Node changes

Adding a node #

Add the node in k0sctl.yaml, see creation
Add the node in the Ceph cluster, see ceph

Planned node downtime #

Set some vars to make the below easier

node=NODENAME

Migrate all Ceph data off the node as describe4 in ceph, “Ceph node planned maintenance”. Make sure that’s totally finished and ceph -s says HEALTH_OK before continuing.

# Prevent new pods from being scheduled
kubectl cordon $node

# Drain node (ignore DaemonSets so OSD pods stay until reboot)
# Without --delete-local-data, drain will refust to evict any pod that declares non-removable local data.
kubectl drain $node --ignore-daemonsets --delete-emptydir-data

You can now safely perform your maintenance, reboot, swap hardware, etc.

# After it comes back
kubectl uncordon $node

Put the OSD back in the Ceph cluster as per instructions on the Ceph page.
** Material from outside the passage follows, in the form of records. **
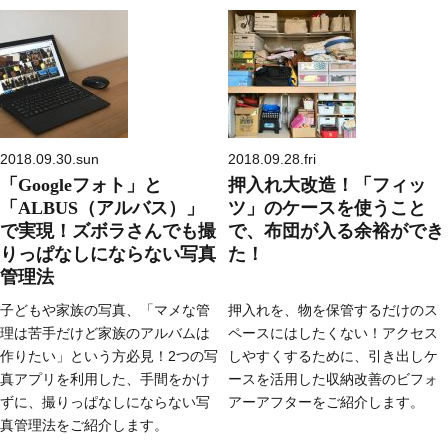
2018.09.30.sun
2018.09.28.fri
「Googleフォト」と
押入れ大改造！「フィッ
「ALBUS（アルバス）」
ツ」のケースを使うこと
で実現！ズボラさんでも撮
で、布団が入る余裕ができ
りっぱなしにならない写真
た！
管理法
子どもや家族の写真、「マメな管
押入れを、物を保管するだけのス
理は苦手だけど家族のアルバムは
ペースにはしたくない！アクセス
作りたい」という方必見！2つの写
しやすくするために、引き出しケ
真アプリを利用した、手間をかけ
ースを活用した収納改善のビフォ
ずに、撮りっぱなしにならない写
アーアフターをご紹介します。
真管理法をご紹介します。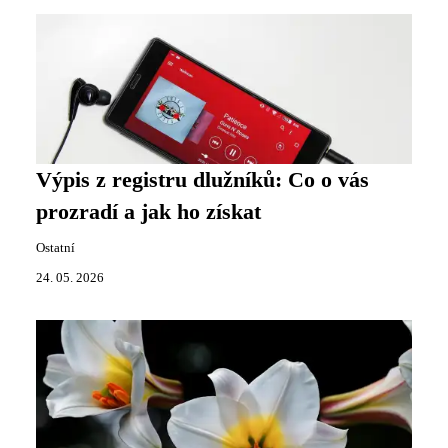
Výpis z registru dlužníků: Co o vás
prozradí a jak ho získat
Ostatní
24. 05. 2026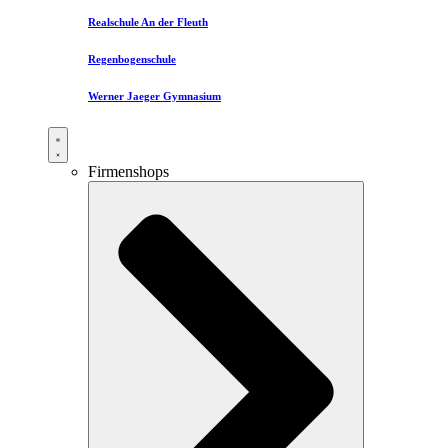
Realschule An der Fleuth
Regenbogenschule
Werner Jaeger Gymnasium
Firmenshops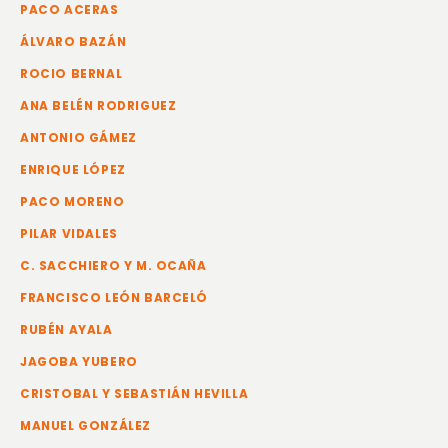
PACO ACERAS
ÁLVARO BAZÁN
ROCIO BERNAL
ANA BELÉN RODRIGUEZ
ANTONIO GÁMEZ
ENRIQUE LÓPEZ
PACO MORENO
PILAR VIDALES
C. SACCHIERO Y M. OCAÑA
FRANCISCO LEÓN BARCELÓ
RUBÉN AYALA
JAGOBA YUBERO
CRISTOBAL Y SEBASTIÁN HEVILLA
MANUEL GONZÁLEZ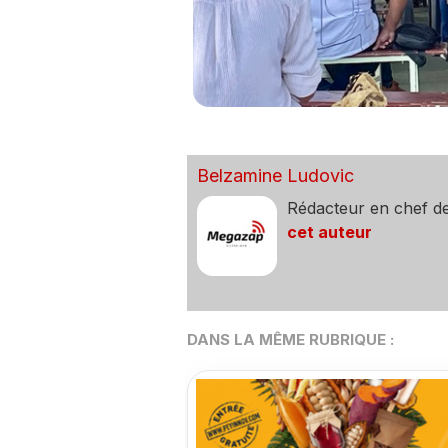
Belzamine Ludovic
Rédacteur en chef d
cet auteur
DANS LA MÊME RUBRIQUE :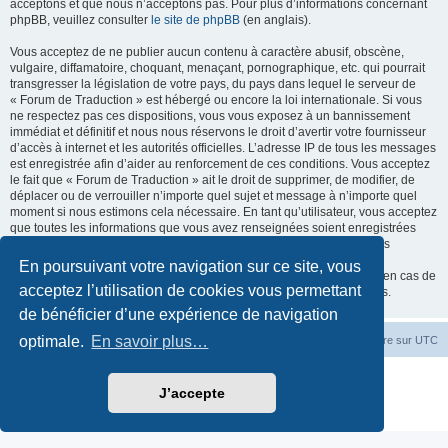
acceptons et que nous n’acceptons pas. Pour plus d’informations concernant
phpBB, veuillez consulter
le site de phpBB
(en anglais).
Vous acceptez de ne publier aucun contenu à caractère abusif, obscène,
vulgaire, diffamatoire, choquant, menaçant, pornographique, etc. qui pourrait
transgresser la législation de votre pays, du pays dans lequel le serveur de
« Forum de Traduction » est hébergé ou encore la loi internationale. Si vous
ne respectez pas ces dispositions, vous vous exposez à un bannissement
immédiat et définitif et nous nous réservons le droit d’avertir votre fournisseur
d’accès à internet et les autorités officielles. L’adresse IP de tous les messages
est enregistrée afin d’aider au renforcement de ces conditions. Vous acceptez
le fait que « Forum de Traduction » ait le droit de supprimer, de modifier, de
déplacer ou de verrouiller n’importe quel sujet et message à n’importe quel
moment si nous estimons cela nécessaire. En tant qu’utilisateur, vous acceptez
que toutes les informations que vous avez renseignées soient enregistrées
dans notre base de données. Bien que ces informations ne seront pas
diffusées à une tierce partie sans votre consentement, ni « Forum de
En poursuivant votre navigation sur ce site, vous
Traduction », ni phpBB, ne pourront être tenus comme responsables en cas de
acceptez l’utilisation de cookies vous permettant
tentative de piratage informatique visant à compromettre vos données.
de bénéficier d’une expérience de navigation
optimale.
En savoir plus…
Accueil du forum
Fuseau horaire sur
UTC
Développé par
phpBB
® Forum Software © phpBB Limited
J’accepte
Traduction française officielle
©
Miles Cellar
Confidentialité
|
Conditions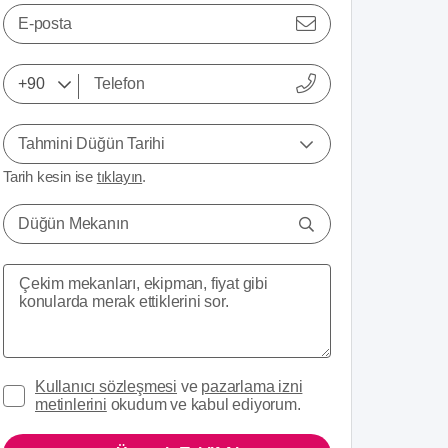
E-posta
Tahmini Düğün Tarihi
Tarih kesin ise
tıklayın
.
Düğün Mekanın
Kullanıcı sözleşmesi
ve
pazarlama izni
metinlerini
okudum ve kabul ediyorum.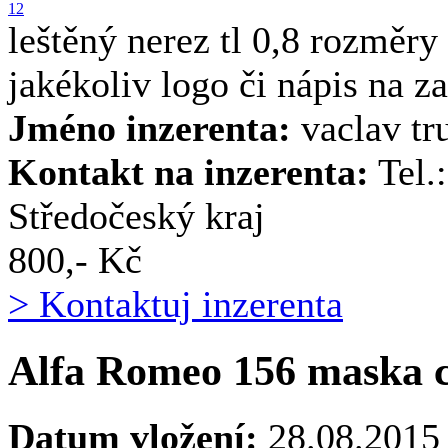
1
2
leštěný nerez tl 0,8 rozmě
jakékoliv logo či nápis n
Jméno inzerenta:
vaclav tr
Kontakt na inzerenta:
Tel.
Středočeský kraj
800,- Kč
> Kontaktuj inzerenta
Alfa Romeo 156 maska c
Datum vložení:
28.08.2015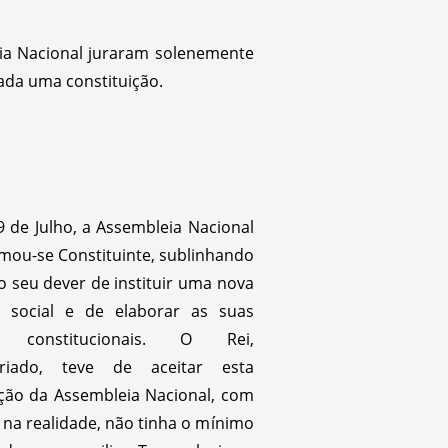
ia Nacional juraram solenemente
ada uma constituição.
9 de Julho, a Assembleia Nacional
mou-se Constituinte, sublinhando
o seu dever de instituir uma nova
 social e de elaborar as suas
s constitucionais. O Rei,
ariado, teve de aceitar esta
ção da Assembleia Nacional, com
, na realidade, não tinha o mínimo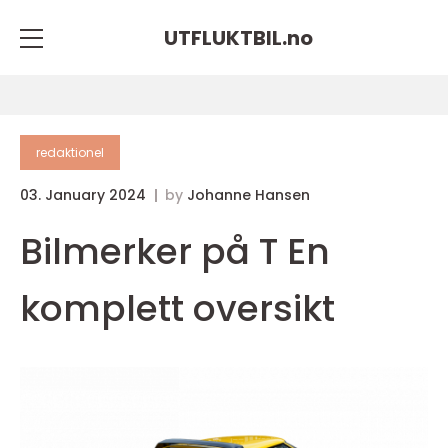
UTFLUKTBIL.
no
redaktionel
03. January 2024
by
Johanne Hansen
Bilmerker på T En
komplett oversikt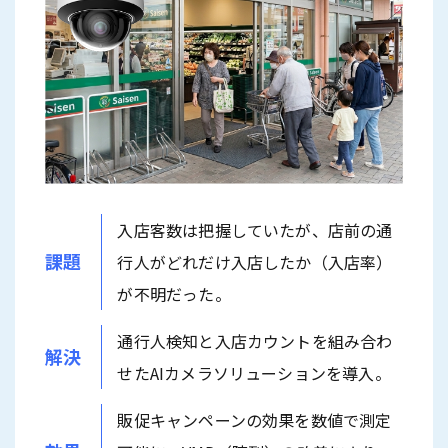
入店客数は把握していたが、店前の通
課題
行人がどれだけ入店したか（入店率）
が不明だった。
通行人検知と入店カウントを組み合わ
解決
せたAIカメラソリューションを導入。
販促キャンペーンの効果を数値で測定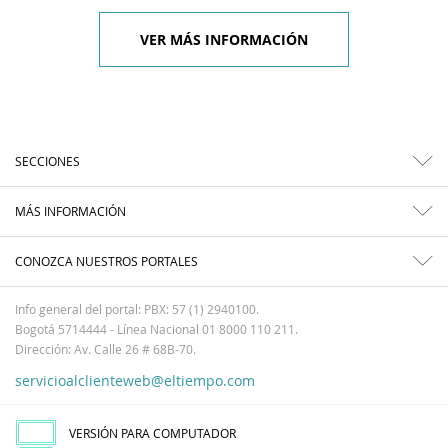
VER MÁS INFORMACIÓN
SECCIONES
MÁS INFORMACIÓN
CONOZCA NUESTROS PORTALES
Info general del portal: PBX: 57 (1) 2940100.
Bogotá 5714444 - Línea Nacional 01 8000 110 211.
Dirección: Av. Calle 26 # 68B-70.
servicioalclienteweb@eltiempo.com
VERSIÓN PARA COMPUTADOR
Replacing a Kubernetes node #

For proactive replacments, where the node is still online:

Drain it, like kubectl drain <node name> --delete-local-data --force --ignore-daemonsets
Delete it, like kubectl delete node <node name>
You may wish to also follow the instructions in Cluster destruction to kill various process that hang around, but I don’t believe this is necessary unless you want to re-add the node without rebooting.
Shut down the node

For reactive replacment, where the node hardware fails, you have to just delete it with kubectl delelete node <node name>.

Then add the new node:

Boot the node
Follow adding secondary node instructions in Cluster creation.
Longhorn should automatically replicate data to the new node, DaemonSets should deploy automatically, etc.
TODO: Can Longhorn automatically remove old nodes? The old node object sticks around as failed, even if you create a new node with the same name as the old one. Actually, it looks like it cleans them up eventually, but it seems to take hours/days.